Activity: Take the lines below between the one holding "dining chair: present" and the one holding "dining chair: none", inclusive, and copy them exactly. Add nothing.

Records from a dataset
____
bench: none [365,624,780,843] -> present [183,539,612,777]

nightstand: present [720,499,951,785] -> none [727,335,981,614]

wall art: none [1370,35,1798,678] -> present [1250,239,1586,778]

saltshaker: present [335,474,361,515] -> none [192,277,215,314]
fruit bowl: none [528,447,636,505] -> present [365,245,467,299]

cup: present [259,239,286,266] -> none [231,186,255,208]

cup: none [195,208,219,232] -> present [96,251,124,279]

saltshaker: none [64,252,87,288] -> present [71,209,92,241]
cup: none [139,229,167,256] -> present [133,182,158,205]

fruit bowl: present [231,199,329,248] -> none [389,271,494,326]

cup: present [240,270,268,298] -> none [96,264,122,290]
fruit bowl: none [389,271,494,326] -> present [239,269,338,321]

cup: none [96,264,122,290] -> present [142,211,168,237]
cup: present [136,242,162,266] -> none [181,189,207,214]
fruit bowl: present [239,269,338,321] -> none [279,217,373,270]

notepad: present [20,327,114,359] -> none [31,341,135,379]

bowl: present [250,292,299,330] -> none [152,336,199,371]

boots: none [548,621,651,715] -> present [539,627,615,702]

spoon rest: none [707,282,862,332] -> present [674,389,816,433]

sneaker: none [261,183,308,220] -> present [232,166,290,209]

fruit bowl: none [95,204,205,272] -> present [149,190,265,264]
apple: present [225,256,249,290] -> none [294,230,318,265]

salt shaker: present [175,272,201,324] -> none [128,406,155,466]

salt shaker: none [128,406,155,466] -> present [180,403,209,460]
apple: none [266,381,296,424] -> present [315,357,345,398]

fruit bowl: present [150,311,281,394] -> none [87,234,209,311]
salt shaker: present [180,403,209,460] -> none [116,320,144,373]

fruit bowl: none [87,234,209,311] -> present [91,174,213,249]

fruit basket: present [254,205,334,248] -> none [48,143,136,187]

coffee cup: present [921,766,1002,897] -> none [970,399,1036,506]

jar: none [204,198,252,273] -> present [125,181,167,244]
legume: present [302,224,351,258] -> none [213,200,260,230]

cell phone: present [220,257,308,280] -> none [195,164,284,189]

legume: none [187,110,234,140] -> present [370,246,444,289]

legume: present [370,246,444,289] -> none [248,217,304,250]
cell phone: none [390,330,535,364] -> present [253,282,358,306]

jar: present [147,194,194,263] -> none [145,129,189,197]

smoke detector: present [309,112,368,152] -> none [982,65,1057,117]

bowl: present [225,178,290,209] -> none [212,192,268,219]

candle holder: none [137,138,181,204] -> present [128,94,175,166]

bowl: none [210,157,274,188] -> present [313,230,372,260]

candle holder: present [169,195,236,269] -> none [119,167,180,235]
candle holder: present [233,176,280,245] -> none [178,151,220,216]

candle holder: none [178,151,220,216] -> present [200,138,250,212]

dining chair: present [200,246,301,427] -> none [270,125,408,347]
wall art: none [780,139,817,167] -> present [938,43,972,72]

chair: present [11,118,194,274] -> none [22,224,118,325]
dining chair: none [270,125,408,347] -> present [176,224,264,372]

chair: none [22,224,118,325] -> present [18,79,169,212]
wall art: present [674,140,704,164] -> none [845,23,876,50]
____
Expected output:
dining chair: present [200,246,301,427] -> none [270,125,408,347]
wall art: none [780,139,817,167] -> present [938,43,972,72]

chair: present [11,118,194,274] -> none [22,224,118,325]
dining chair: none [270,125,408,347] -> present [176,224,264,372]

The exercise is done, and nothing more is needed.